Everything seems exchangeable with money, prices, and compromises. But apparently, this is what progress brings with it. The famous “revaluations” of parts of the city, a transformation to which society may have become accustomed, but individuals struggle.
And this is the most interesting aspect of the film: the individual.
Faruk is not just an example of a citizen uprooted from his home and who will find himself in the same space but in another place once the work is finished, but he is shown in his intimacy, as a person. It’s not just about his nudity, but also because we are now accustomed to seeing bodies in cinema that no longer seem so strictly private. But it’s the small gestures like putting eye drops in before going to sleep that reveal those human aspects that we can all identify and that allow us to skip the formality and connect directly with the protagonist.

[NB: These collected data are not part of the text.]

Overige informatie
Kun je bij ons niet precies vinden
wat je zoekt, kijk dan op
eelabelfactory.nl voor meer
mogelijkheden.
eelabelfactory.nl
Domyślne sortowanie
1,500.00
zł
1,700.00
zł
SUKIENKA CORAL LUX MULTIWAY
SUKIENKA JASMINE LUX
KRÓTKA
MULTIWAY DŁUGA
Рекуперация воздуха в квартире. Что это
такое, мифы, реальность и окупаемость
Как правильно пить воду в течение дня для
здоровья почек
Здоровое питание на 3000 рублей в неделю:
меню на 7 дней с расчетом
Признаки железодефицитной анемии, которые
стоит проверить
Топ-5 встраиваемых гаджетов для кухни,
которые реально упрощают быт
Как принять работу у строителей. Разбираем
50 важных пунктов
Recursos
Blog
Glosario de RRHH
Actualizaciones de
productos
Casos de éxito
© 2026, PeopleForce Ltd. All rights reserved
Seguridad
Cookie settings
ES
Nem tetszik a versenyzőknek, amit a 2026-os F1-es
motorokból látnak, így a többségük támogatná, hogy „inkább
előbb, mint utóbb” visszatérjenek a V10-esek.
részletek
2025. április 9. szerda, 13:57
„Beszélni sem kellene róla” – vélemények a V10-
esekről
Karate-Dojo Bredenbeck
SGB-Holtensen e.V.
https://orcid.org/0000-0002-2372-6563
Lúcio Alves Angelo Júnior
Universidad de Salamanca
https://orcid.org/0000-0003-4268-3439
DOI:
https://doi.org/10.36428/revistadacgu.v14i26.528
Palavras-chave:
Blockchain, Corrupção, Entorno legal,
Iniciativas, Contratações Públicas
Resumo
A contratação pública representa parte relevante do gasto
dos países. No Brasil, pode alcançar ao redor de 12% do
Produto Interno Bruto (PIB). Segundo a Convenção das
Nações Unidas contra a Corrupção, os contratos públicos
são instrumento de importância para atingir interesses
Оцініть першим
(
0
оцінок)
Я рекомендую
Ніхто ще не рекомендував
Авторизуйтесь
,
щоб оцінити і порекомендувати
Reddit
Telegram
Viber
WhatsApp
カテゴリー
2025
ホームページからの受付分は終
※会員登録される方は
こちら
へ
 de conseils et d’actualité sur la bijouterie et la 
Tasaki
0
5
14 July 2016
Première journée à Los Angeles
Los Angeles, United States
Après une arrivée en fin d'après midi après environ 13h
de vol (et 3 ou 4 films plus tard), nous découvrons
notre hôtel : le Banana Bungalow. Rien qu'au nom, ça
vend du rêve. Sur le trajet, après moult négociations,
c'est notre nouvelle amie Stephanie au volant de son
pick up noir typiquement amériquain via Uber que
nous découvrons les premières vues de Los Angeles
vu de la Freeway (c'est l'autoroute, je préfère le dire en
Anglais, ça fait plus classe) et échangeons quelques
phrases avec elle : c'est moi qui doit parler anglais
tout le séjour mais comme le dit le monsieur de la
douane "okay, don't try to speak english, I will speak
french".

We also have a privileged view of his relationship with his daughter, which perhaps could have been analyzed more deeply, but still conveys a discourse not only on generational transitions and the sense of protection that children take on towards their parents at a certain point, but also on the concept of representation itself.
It’s difficult to categorize this film into a specific genre because it oscillates between documentary and fiction: the characters and situations are real, but the staging of many parts is obvious and not hidden at all. This can be very interesting, as we hear the director’s voice guiding the father and managing the staging, and the breaking of the scenic illusion is, in this case, a very interesting representational choice, as it helps to bring out the reality of the characters and the familiar atmosphere that is sought throughout the film because it is in stark contrast to the cold and sterile atmosphere of the urban transformation that the Faruk family is involved in.
Although some scenes may seem forced and some moments could have certainly been explored more broadly, the film certainly is an interesting look over reality by Aslı Özge.